Let me just start by saying that I am on Adderall prescribed by my doctor for the last two years,or so.. I loved it at first and then it turned on me blah blah you know the deal. Got very thin very fast (loved it!) felt like I was on top of the world and had it in control. Yet I ruined my three year relationship with a bf, who was an ok guy, jumped into a marriage with another guy, whome I loved but who was totally a bad bad choice,and he is in court mandated rehab right now, just 7 months into our marriage. And I am all alone, well with my pit bull Eli Manning.
But let me back up a little bit, to let you know why I fell in love with speed. At 21 I was a dancer in a club and did lots of coke in the bathroom, naturally. However,THAT got boring quick, well in around four to six months of binging on that and standing on balconies/rooftops, contemplating my next move, I still haven;t jumped yet.
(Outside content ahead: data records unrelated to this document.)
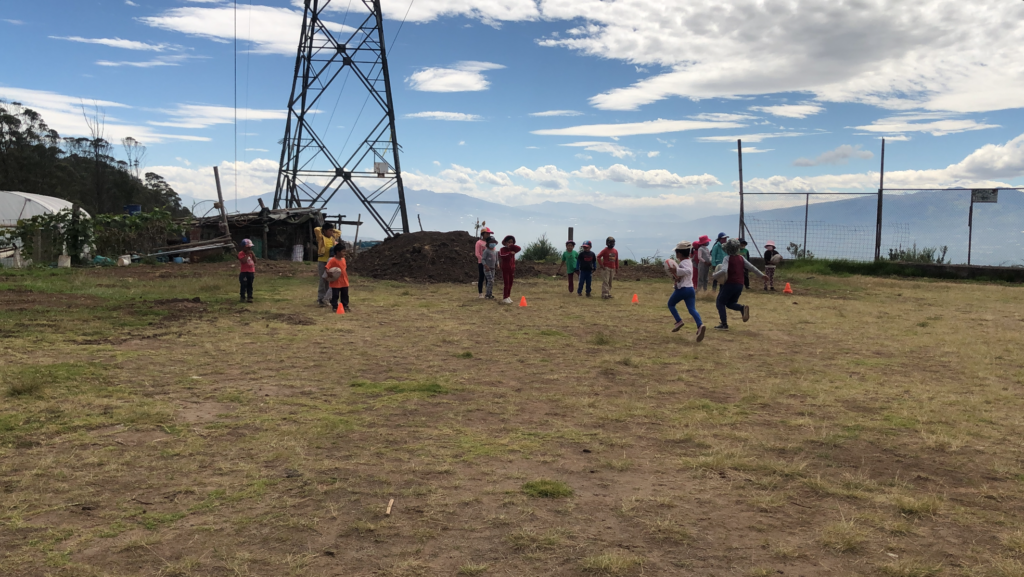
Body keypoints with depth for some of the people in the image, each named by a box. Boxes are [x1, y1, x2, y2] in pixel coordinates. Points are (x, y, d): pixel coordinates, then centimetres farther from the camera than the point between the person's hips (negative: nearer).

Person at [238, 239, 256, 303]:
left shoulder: (251, 253, 12)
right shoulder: (241, 254, -9)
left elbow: (255, 261, 8)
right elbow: (243, 261, -25)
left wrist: (253, 255, -2)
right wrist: (247, 254, -21)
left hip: (251, 272, 6)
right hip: (244, 272, -6)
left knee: (250, 286, 9)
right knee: (243, 285, -3)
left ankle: (249, 297, 13)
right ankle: (242, 297, 4)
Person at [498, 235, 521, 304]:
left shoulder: (512, 249, 10)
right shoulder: (503, 249, -6)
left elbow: (519, 248, -8)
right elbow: (501, 255, -26)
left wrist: (512, 246, -16)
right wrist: (510, 253, -28)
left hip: (512, 269, 6)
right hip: (505, 269, -6)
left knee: (510, 283, 10)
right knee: (506, 284, -9)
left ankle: (508, 297, 20)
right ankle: (505, 298, -6)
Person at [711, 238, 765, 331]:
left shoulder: (728, 258, -8)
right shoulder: (741, 258, 9)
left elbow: (723, 271, -22)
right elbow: (752, 267, 9)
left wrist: (715, 275, -7)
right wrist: (761, 275, 20)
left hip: (730, 284, -6)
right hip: (740, 285, 6)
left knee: (720, 303, 5)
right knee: (730, 303, 21)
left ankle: (724, 324, -6)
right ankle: (743, 308, -11)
So one night, this girl "Dirty Diana" tells me (in the club bathroom) if I wanted to try something new, (*meth) fondly known as tina where im from. Anyhowoo One bump i fell in love.
After that needless to say I was hooked, crystal addict, active on and off, I stumbled half drunk thru my twenties, managing to lose more than I gained.
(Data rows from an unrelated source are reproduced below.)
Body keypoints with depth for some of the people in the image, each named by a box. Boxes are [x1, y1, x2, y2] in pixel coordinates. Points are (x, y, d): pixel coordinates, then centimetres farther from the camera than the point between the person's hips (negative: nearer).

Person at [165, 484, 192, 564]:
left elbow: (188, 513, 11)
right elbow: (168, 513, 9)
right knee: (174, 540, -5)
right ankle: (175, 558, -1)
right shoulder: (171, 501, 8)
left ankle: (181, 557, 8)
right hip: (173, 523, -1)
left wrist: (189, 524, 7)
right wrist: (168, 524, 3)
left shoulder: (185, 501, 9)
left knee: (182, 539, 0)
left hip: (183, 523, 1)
Eventually, I quit,kind of. And developed an aqute anxiety and a little depression, Ithought atthe time. I guess it's impossible to live thru crazy addiction and come out of it normal, in the head. I also got addicted to pain killers after platic surgery at 22... Now I am on two mg of suboxone.. to keep living.
Anyways, I went to this swanky manhattan shrink, complaining of anxiety and paranoia and he interupts me and says you have ADD. I go' no I don't
Adderall = he says, I go OK/
So the rest is history.
I \already got off (in december)) lexapro 20 MG and wellbutrine, but I am still strugling with Adderall.
Like we all know it numbs our feelings, so when Iam with my husband itis a bad idea for me to be all tweaked out and distant, but now that he is gone, I started popping pills again, since March 1st, because Iam so lonely! it's crazy.
I want to stop and I know I can, but I want support and some people that won't judge me and who UNDERSTAND what it's like.